# How much sand for a 150 gal tank



## R6RaVeN37 (Aug 10, 2012)

Im going to be using pool filter sand for my new 150 gal tank and I am curious how much I should get. The footprint of the tank is 72x18. I will be using egg crate on the bottom of the tank as well. Also, I got about 50 lbs of coral substrate with the tank, could I crush this up and mix it with the pool filter sand to help buffer my water?


----------



## oyster dog (Jul 2, 2013)

This calculator is helpful: http://www.marinedepot.com/md_education ... lator.html

The white coral substrate would visually stand out from the tan PFS. I'd try mixing a handful and see how it look, first.

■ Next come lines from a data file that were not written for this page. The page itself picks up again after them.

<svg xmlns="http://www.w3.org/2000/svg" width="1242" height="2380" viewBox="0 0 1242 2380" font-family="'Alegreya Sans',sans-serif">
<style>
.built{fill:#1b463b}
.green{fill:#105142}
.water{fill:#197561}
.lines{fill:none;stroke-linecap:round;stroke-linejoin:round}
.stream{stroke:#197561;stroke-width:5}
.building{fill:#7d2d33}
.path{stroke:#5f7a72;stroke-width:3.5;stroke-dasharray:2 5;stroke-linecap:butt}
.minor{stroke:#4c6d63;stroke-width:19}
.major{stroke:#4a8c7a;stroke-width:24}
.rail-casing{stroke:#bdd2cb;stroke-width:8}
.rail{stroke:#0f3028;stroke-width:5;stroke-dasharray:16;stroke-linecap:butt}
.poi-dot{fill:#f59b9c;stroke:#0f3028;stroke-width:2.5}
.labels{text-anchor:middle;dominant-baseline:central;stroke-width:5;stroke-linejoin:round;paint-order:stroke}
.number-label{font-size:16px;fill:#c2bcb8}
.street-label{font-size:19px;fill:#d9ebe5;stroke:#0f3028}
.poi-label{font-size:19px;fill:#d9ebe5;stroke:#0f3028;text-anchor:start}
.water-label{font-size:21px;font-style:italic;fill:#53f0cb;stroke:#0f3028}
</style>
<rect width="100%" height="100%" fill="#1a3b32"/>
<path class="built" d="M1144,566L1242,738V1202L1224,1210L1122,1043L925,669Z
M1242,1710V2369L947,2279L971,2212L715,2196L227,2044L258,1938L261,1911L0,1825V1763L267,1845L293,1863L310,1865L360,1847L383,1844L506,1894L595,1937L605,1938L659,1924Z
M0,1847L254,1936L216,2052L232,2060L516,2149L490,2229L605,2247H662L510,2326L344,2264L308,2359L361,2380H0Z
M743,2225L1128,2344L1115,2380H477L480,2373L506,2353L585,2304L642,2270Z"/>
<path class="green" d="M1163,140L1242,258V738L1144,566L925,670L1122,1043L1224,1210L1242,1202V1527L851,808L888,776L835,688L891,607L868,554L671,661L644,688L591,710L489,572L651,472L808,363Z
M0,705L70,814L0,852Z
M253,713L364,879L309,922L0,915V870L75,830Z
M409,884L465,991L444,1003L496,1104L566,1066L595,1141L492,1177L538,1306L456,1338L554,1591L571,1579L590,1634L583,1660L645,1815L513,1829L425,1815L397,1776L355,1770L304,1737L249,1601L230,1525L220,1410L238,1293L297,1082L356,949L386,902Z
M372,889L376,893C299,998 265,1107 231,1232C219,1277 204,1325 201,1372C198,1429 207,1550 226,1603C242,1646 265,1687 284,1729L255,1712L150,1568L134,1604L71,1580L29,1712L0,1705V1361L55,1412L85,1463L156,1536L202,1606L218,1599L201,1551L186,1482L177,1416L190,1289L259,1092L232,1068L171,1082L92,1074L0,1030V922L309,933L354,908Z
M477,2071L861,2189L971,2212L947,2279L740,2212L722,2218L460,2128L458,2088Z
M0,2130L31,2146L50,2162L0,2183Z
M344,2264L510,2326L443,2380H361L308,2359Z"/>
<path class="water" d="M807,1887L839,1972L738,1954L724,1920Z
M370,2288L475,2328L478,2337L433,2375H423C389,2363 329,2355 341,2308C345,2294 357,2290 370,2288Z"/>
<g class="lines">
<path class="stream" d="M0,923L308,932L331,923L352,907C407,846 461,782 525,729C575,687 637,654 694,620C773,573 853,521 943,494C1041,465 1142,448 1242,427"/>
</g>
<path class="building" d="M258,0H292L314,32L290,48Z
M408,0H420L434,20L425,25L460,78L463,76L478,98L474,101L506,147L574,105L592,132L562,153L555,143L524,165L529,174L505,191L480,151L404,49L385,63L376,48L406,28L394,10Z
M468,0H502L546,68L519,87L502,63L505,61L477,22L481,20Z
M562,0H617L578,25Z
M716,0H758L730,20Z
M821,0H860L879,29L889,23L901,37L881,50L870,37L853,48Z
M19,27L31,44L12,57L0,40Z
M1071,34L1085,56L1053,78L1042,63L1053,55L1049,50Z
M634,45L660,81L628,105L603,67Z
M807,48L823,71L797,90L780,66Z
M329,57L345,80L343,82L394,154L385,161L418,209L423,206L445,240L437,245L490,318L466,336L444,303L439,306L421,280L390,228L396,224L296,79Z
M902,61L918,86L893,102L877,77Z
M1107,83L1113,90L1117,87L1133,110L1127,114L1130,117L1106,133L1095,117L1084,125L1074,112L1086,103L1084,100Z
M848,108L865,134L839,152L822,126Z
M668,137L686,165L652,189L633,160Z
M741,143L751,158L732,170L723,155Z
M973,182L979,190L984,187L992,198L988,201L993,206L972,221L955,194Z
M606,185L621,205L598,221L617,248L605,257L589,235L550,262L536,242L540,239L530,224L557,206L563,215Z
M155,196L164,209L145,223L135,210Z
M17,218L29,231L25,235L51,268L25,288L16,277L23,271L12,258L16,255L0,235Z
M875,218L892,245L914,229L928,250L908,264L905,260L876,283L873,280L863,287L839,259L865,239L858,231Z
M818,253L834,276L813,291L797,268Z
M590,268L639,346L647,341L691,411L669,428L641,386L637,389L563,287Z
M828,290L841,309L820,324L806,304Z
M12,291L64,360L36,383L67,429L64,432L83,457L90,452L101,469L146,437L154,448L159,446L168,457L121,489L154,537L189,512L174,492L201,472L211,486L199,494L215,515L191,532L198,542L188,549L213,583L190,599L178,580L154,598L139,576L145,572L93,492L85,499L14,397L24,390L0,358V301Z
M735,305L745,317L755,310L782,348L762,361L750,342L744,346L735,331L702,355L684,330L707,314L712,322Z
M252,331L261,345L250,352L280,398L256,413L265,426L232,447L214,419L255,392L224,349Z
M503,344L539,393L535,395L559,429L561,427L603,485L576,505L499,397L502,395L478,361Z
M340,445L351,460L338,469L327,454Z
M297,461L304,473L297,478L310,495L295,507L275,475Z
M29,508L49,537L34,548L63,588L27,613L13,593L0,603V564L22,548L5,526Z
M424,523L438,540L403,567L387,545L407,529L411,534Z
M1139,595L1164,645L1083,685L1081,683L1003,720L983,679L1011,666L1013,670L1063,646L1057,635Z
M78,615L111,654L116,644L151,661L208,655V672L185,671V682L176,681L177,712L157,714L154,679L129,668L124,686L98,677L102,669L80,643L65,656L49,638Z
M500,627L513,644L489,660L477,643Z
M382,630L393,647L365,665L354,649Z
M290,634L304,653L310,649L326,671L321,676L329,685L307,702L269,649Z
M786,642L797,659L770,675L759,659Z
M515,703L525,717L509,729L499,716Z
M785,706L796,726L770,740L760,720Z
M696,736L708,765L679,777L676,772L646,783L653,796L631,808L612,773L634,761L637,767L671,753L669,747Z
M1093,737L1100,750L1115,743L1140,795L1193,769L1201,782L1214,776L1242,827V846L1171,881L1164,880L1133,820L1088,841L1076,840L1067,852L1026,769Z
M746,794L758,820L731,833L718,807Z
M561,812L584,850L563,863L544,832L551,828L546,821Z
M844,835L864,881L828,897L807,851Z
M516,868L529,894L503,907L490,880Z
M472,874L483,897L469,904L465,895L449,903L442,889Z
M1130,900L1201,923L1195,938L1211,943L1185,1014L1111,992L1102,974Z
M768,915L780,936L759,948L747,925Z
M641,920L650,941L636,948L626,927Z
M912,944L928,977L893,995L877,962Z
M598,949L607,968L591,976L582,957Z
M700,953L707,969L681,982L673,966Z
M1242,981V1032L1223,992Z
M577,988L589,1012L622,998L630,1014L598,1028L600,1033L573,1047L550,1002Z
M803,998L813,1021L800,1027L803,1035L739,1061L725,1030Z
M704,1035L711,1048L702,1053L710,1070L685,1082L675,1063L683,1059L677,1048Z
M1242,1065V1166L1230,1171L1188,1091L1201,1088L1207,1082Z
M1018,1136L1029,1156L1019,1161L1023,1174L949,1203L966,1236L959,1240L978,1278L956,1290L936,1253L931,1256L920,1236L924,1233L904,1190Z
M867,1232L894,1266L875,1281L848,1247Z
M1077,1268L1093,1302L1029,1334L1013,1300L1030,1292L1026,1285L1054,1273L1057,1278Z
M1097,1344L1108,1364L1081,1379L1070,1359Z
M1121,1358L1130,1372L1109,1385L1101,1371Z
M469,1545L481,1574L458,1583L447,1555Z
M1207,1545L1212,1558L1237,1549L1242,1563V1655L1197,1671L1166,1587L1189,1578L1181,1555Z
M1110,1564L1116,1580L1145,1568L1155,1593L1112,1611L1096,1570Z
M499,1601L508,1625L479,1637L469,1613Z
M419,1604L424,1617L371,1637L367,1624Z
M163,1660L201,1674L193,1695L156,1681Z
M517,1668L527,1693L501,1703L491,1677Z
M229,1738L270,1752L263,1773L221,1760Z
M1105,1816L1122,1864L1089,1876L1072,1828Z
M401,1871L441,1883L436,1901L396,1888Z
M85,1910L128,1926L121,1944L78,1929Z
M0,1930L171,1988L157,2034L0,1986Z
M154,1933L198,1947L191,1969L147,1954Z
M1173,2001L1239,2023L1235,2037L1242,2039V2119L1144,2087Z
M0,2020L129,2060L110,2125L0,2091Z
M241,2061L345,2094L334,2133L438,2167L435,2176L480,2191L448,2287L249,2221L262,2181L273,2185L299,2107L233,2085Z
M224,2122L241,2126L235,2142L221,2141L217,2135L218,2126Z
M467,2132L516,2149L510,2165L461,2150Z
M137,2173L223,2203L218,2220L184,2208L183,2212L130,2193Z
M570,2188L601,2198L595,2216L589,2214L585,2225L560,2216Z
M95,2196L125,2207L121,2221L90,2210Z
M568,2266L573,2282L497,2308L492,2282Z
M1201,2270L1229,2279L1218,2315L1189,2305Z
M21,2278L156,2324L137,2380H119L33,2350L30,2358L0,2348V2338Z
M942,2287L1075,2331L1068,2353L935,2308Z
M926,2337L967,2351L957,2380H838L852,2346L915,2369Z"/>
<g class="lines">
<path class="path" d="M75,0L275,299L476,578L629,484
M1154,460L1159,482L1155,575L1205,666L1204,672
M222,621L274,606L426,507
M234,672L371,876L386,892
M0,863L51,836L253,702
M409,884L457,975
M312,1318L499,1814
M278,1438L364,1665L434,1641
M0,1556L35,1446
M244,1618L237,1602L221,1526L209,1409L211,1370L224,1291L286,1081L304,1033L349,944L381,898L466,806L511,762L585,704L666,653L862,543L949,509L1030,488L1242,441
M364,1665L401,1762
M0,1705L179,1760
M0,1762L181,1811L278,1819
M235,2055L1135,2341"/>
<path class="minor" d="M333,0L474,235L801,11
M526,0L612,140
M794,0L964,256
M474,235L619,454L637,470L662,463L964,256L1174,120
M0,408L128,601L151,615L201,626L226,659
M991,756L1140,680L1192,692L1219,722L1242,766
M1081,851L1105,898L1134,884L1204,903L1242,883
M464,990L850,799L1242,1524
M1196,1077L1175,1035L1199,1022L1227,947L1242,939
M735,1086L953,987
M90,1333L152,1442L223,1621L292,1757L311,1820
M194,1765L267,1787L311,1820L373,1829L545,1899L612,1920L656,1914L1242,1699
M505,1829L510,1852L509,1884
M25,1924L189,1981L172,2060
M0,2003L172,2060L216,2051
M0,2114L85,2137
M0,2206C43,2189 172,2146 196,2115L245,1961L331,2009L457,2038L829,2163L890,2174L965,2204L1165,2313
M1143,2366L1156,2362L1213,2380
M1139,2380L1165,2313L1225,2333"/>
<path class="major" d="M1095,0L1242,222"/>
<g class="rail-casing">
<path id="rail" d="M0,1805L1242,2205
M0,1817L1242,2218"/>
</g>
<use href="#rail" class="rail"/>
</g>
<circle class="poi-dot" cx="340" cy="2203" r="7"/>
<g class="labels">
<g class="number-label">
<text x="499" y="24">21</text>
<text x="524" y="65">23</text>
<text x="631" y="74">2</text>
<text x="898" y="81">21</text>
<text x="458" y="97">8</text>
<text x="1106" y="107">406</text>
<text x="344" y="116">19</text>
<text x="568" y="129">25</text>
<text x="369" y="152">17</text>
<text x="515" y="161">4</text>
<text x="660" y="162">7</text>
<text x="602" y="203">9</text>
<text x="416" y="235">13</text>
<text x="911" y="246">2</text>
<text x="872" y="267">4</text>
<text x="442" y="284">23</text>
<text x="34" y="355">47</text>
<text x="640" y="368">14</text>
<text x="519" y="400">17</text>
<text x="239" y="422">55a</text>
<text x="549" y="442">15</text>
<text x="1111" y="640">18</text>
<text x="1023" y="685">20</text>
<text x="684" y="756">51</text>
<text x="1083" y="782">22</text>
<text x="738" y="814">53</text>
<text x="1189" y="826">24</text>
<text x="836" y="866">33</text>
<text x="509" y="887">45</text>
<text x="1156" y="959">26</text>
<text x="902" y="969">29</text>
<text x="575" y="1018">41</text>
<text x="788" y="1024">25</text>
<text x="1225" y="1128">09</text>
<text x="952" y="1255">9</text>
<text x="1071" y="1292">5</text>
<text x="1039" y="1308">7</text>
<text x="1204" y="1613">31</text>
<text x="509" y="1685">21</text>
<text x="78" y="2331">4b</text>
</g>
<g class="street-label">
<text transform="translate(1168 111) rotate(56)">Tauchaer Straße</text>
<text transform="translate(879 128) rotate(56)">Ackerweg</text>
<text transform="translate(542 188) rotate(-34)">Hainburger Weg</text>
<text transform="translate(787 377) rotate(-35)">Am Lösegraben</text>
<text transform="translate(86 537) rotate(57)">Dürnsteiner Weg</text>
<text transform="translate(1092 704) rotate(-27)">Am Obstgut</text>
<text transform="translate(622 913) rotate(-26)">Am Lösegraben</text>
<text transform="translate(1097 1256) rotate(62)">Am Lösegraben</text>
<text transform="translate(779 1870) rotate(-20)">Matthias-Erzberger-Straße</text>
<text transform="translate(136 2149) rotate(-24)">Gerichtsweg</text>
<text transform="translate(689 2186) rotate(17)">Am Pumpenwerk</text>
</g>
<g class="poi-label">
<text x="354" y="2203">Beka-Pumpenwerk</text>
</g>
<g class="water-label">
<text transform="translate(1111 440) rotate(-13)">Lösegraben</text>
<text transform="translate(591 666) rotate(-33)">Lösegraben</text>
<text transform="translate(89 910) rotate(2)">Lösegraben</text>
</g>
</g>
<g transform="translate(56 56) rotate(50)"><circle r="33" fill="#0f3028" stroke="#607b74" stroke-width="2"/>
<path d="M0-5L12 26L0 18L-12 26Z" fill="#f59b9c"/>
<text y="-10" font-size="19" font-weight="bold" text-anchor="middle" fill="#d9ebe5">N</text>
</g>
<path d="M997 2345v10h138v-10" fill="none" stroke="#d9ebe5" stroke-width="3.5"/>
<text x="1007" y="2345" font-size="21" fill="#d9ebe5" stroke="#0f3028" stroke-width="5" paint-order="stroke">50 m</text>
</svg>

If you do not like the look, then you could put the coral in your sump, or in your filter, as a buffer.


----------



## Ohhshi (Aug 18, 2013)

In my 8x2 I used 2 bags (100 pounds)and it is around 1 inch deep with the end of summer here make sure you buy all that you need it will be gone for the winter


----------



## R6RaVeN37 (Aug 10, 2012)

Thanks for the help. I picked up three 50 lb bags. I will probably start with just the two and see how it looks, and then I always have the other bag if I want/need more.



> The white coral substrate would visually stand out from the tan PFS. I'd try mixing a handful and see how it look, first. If you do not like the look, then you could put the coral in your sump, or in your filter, as a buffer.


Thanks for the tip. Never thought about just putting it in the filter.


----------